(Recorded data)
# # #

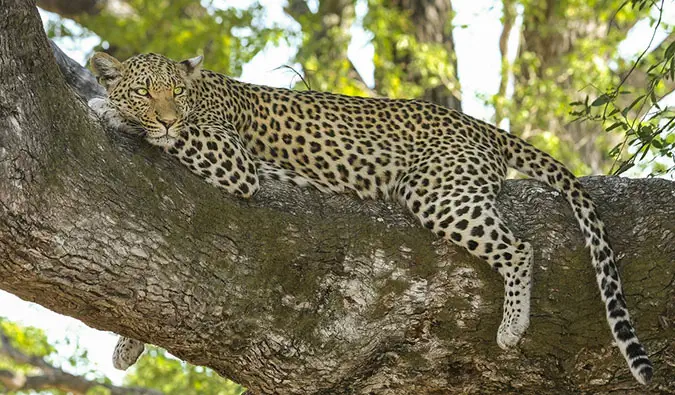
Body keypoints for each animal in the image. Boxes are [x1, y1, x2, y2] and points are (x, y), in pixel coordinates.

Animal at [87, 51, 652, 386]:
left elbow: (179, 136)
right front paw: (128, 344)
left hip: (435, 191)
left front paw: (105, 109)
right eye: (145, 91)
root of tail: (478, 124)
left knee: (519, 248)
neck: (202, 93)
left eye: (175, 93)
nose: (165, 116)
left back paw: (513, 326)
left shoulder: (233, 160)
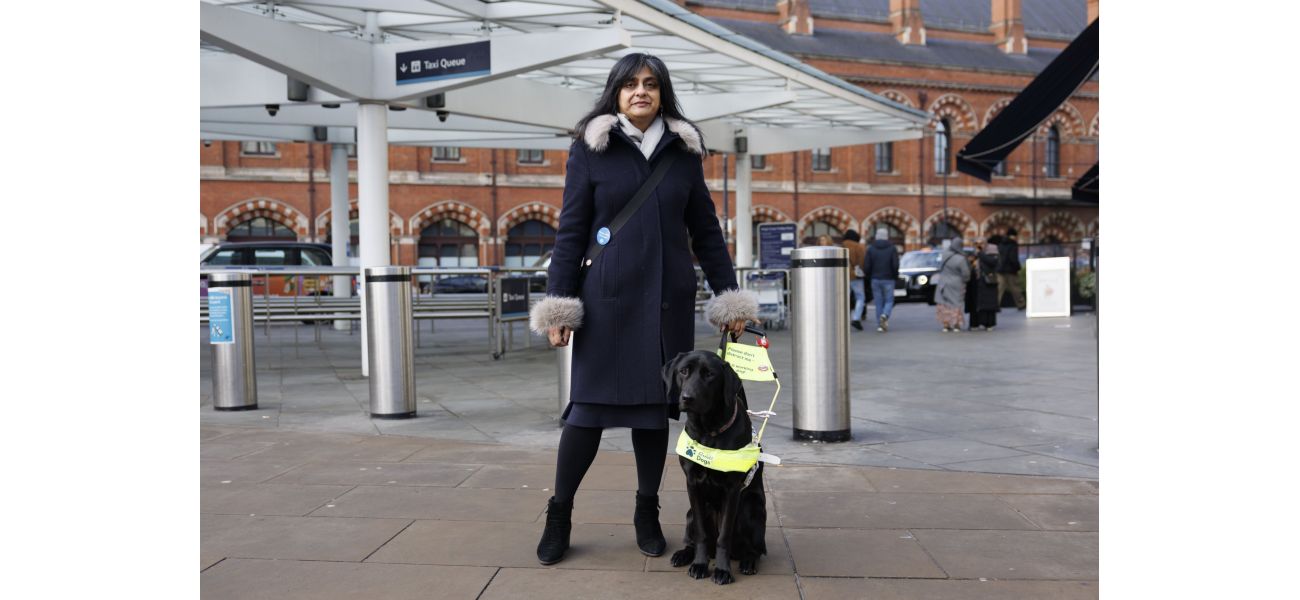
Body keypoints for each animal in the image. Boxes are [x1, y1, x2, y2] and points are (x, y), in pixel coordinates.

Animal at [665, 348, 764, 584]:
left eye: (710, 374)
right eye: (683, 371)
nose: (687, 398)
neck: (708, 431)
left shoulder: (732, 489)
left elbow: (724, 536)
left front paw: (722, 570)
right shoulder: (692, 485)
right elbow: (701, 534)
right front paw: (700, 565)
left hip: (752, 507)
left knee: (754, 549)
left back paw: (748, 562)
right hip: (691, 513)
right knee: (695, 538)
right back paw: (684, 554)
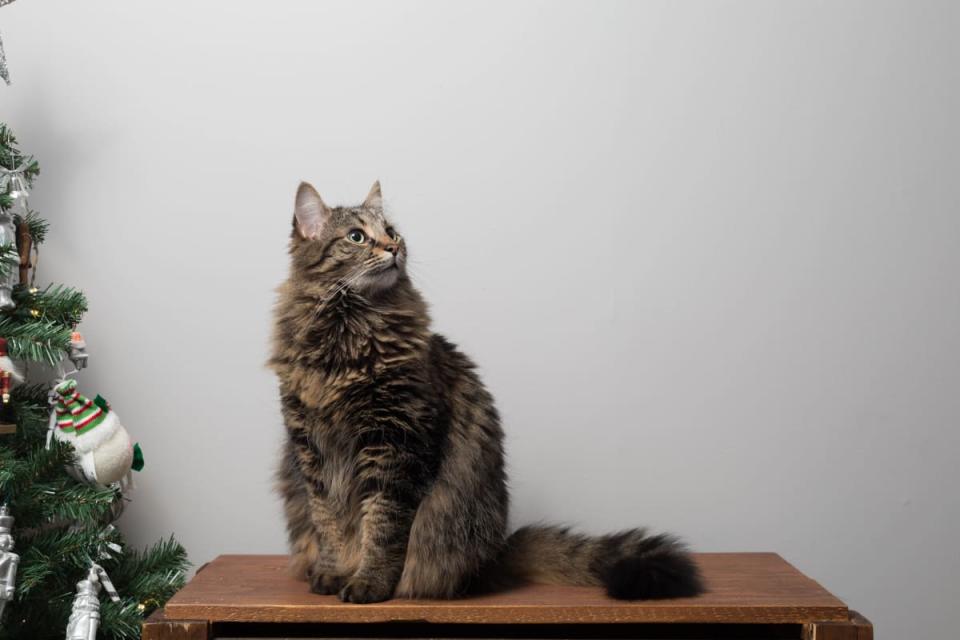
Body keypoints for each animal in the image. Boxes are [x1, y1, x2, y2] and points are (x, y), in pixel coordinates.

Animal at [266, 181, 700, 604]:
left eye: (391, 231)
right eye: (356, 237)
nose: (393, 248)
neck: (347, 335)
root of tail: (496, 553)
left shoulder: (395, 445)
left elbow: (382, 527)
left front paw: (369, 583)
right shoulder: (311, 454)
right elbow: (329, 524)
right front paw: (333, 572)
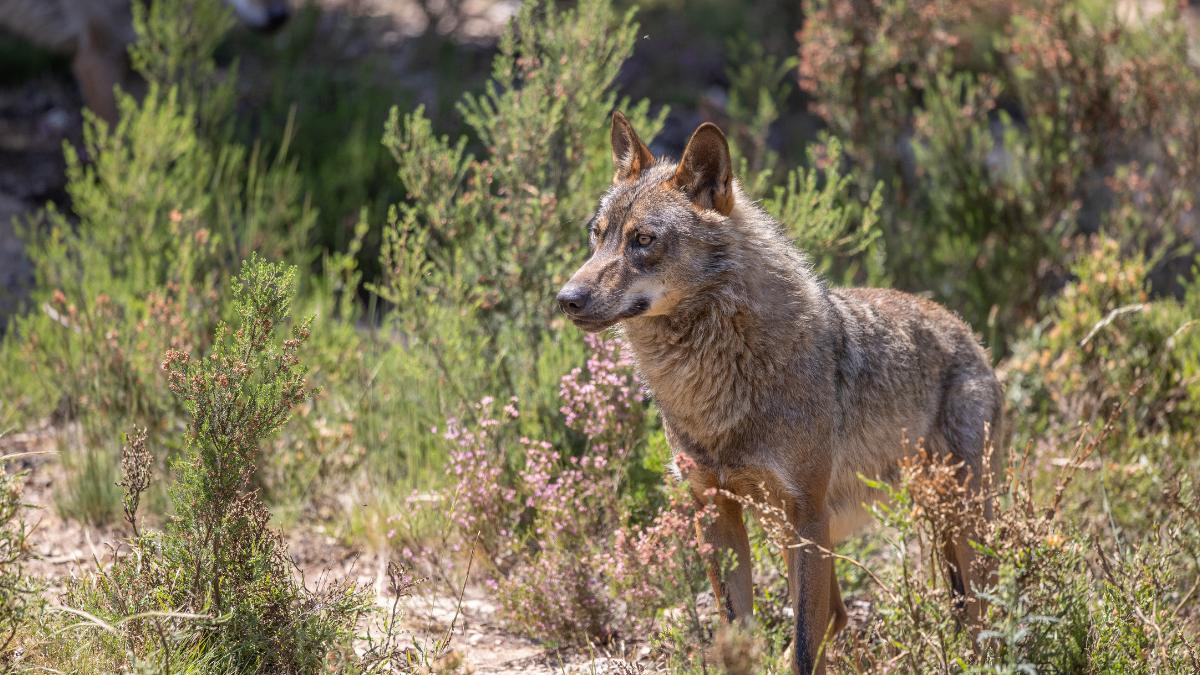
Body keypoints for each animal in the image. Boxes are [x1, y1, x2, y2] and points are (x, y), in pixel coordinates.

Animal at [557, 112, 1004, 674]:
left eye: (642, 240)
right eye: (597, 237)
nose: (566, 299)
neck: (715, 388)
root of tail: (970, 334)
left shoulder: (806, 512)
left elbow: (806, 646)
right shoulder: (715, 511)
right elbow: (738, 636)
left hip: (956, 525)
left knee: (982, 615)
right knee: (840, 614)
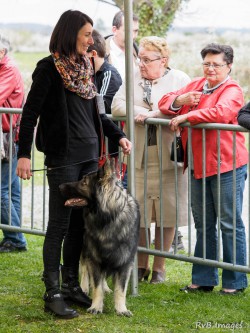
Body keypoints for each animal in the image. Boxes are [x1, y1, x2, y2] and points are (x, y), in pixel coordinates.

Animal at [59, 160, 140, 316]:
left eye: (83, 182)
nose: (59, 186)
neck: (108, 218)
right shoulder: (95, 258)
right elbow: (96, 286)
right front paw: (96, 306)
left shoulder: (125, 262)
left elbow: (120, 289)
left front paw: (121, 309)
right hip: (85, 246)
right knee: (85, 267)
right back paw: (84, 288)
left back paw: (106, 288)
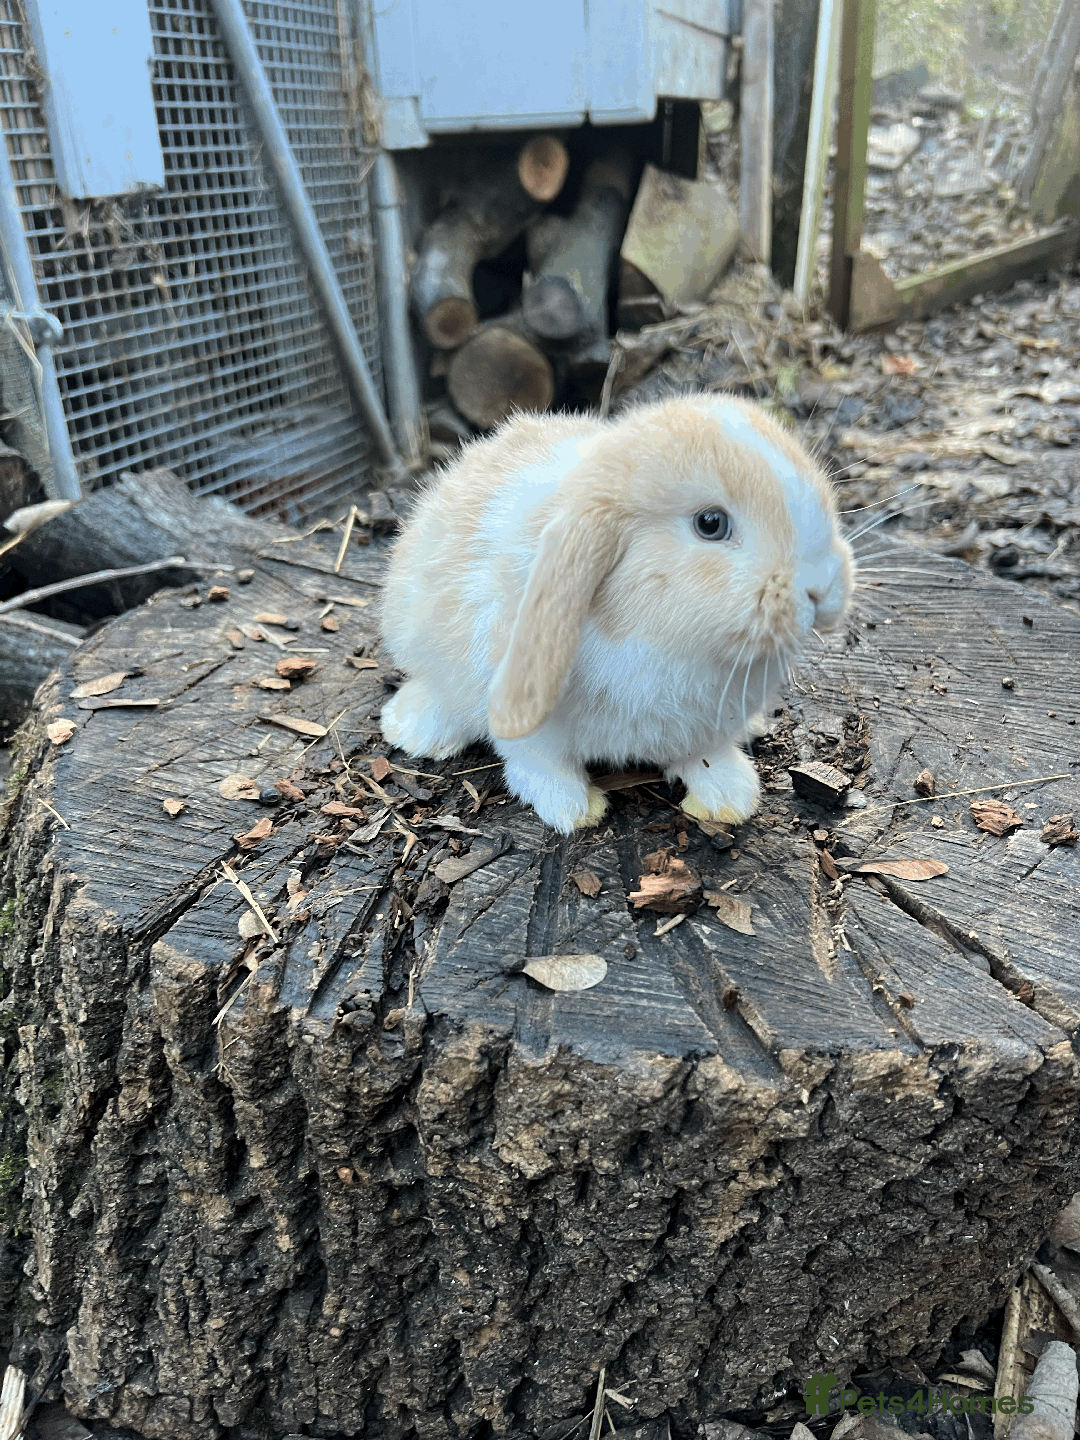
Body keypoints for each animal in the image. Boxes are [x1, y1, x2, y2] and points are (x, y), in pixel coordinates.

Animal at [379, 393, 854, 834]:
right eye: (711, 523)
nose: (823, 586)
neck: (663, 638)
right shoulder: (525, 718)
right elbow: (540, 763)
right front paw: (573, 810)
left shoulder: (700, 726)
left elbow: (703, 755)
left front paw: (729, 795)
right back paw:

# # #

Gather all lines from the records above in which "root" appears.

root of tail: (478, 124)
root of tail: (496, 553)
root of tail: (970, 334)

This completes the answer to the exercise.